Sunday, January 30, 2011

A first look at delayed replication in MySQL 5.6

Delayed replication If you like fresh features, you should not miss this one. MySQL 5.6.2 includes, among other improvements, the implementation of Time delayed replication, a feature that lets you tell the slave not to apply changes from the master immediately, but to wait N seconds.
The feature is documented in WL#344. (There was a manual online as well together with the binaries for MySQL 5.6.0, but they were removed after a few days for a good reason. I am confident that both the manual and some binaries will eventually show up soon).
Since as of today there are no binaries for MySQL 5.6.x, you need to get the code and compile it yourself. Just get the code from https://code.launchpad.net/mysql-server and compile it using the instructions in building MySQL 5.5 with cmake.
To get a taste of this new feature, the quickest way is to set up replication using the binaries that you have built and MySQL Sandbox.
make_replication_sandbox  mysql-5.6.2-m5-osx10.6-.tar.gz 
# the file name may change, depending on the operating system you are using
Soon you will have one master and two slaves in $HOME/sandboxes/rsandbox_5_6_2.
What you have to do is connect to one of the slaves and enter these commands:

STOP SLAVE;
change master to master_delay=60;
START SLAVE;
Let's say that you did this to slave #2.
Now whatever you do in the master will be replicated immediately in slave #1, but it will executed with 60 seconds delay in slave #2.
To be clear, the IO_THREADs of both slaves keep getting data from the master as fast as they can, same as they did until version 5.5, but slave #2 will hold the SQL_THREAD for the defined amount of seconds.
This new state is visible in the output of the SHOW SLAVE STATUS command, which lists this information after you do something in the master like creating a table or inserting data:

               SQL_Delay: 60
     SQL_Remaining_Delay: 43
 Slave_SQL_Running_State: Waiting until MASTER_DELAY seconds after master executed event
The main purpose of delayed replication is to protect the server against human mistakes. If I accidentally drop a table, the statement is instantly replicated to all the slaves, but it is not executed to the delayed slaves.

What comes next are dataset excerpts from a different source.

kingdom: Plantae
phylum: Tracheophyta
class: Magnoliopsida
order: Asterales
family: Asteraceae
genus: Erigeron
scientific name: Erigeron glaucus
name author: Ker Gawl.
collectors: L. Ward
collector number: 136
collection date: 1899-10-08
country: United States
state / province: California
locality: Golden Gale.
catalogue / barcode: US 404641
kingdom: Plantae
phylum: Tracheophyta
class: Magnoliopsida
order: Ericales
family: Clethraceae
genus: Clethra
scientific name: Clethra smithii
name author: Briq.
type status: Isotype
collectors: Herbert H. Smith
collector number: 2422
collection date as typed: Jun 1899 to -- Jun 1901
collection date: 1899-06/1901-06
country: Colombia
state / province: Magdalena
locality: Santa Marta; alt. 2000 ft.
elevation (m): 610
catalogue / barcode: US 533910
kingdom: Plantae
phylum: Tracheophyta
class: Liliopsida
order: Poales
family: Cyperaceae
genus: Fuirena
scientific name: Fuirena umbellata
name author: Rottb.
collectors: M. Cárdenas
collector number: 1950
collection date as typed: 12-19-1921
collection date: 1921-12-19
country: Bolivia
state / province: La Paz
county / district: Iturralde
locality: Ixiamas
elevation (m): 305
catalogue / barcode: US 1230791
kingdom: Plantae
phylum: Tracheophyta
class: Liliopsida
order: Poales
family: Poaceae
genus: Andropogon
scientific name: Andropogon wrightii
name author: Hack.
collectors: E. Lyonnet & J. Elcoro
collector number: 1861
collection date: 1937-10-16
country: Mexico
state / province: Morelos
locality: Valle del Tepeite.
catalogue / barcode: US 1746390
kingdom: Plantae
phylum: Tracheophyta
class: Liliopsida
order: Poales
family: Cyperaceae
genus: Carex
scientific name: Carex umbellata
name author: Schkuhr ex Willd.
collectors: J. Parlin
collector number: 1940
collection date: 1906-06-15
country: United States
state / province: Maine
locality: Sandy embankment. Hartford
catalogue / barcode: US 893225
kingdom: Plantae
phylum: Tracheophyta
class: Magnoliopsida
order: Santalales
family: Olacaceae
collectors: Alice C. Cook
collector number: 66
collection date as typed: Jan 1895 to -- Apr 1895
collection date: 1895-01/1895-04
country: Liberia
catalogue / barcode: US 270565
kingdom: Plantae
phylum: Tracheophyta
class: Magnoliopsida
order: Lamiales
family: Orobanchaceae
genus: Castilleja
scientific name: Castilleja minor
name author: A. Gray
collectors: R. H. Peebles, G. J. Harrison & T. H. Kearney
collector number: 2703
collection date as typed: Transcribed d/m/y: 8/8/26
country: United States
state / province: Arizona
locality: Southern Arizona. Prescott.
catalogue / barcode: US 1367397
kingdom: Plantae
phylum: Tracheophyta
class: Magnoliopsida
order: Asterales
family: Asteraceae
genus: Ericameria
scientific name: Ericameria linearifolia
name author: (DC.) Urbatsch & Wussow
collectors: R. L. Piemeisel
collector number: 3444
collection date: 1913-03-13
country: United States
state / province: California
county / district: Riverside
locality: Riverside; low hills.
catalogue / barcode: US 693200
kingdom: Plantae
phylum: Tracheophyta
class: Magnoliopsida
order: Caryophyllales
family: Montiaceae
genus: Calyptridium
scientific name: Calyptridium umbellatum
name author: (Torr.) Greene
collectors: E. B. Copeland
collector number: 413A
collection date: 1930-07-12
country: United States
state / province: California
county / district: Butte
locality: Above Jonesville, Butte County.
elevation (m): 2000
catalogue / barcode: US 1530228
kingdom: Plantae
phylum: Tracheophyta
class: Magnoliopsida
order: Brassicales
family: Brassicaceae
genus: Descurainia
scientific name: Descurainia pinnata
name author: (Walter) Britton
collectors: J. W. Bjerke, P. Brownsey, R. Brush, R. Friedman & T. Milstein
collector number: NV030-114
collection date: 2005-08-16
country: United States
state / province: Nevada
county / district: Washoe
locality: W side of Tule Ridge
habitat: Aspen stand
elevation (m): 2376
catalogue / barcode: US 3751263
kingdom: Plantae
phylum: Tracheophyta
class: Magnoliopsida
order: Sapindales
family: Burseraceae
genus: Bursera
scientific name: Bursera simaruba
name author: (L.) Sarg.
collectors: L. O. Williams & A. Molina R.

$ ./m -e 'drop table test.t1 '
$ ./use_all 'show tables from test'
# master  
# server: 1: 
# server: 2: 
Tables_in_test
t1
The table is gone in the master, and it is gone in the regular slave, but it is still there in the delayed slave. And if I detect the problem before the delayed statement gets executed (a delay time longer than 60 seconds would be advisable in this case, 3600=1 hour, seems healthier), then I may be able to recover the data.

I notice en passant that there is much more than delayed replication going on in MySQL 5.6. For example, the information_schema tables related to InnoDB have increased from 7 to 18:

 show tables from information_schema like 'innodb%';
+----------------------------------------+
| Tables_in_information_schema (innodb%) |
+----------------------------------------+
| INNODB_CMPMEM                          |
| INNODB_TRX                             |
| INNODB_BUFFER_PAGE                     | *
| INNODB_LOCK_WAITS                      |
| INNODB_SYS_TABLESTATS                  | *
| INNODB_CMP                             |
| INNODB_SYS_COLUMNS                     | *
| INNODB_CMPMEM_RESET                    |
| INNODB_SYS_FOREIGN_COLS                | *
| INNODB_BUFFER_PAGE_LRU                 | * 
| INNODB_BUFFER_POOL_STATS               | *
| INNODB_CMP_RESET                       |
| INNODB_SYS_FOREIGN                     | *
| INNODB_METRICS                         | *
| INNODB_SYS_INDEXES                     | *
| INNODB_LOCKS                           |
| INNODB_SYS_FIELDS                      | *
| INNODB_SYS_TABLES                      | *
+----------------------------------------+
18 rows in set (0.00 sec)
# (*) new tables marked with a star
What they do and how to play with them will be matter for some more investigation.

6 comments:

Pavel said...

Nice feature :) BTW, do you happen to know if there are any plans for some helper scripts (thinking maatkit, openark, etc.) to take advantage of this?

Anonymous said...

Do the queries still get written to the binary log right away? Does the delay have any affect there?

Giuseppe Maxia said...

@pavel,
I am not aware of any tools that take advantage of this feature yet. You can safely assume you'd be the first: code away!

@id,
the queries are written immediately to the master's binary log, and they travel from the master to the slave immediately. In fact, delayed replication and semi-synchronous replication work together. (this is a good subject for another post, as combining the two features may hide some bugs).
It's the execution in the slave that is delayed.

Shlomi Noach said...

Just as a quick note: such functionality is provided today by maatkit's mk-slave-delay.

It's great that it is becoming a MySQL feature. I'm using this functionality a lot, and have met a lots of customers who wished they had been using it (a seconds after doing a DROP DATABASE or being hit by some SQL injection).

Giuseppe Maxia said...

@Shlomi,
Indeed. I forgot to mention that you can achieve delayed replication with external tools.
It's nice to see this feature in the server, though.

LenZ said...

Thanks for highlighting this feature, which was kindly contributed by Kay Roepke a while ago. They actually implemented this functionality to test their application's behavior in case of replication lag on the slaves. But of course this feature can serve other purposes as well, e.g. if you have multiple replication stages with different delay times...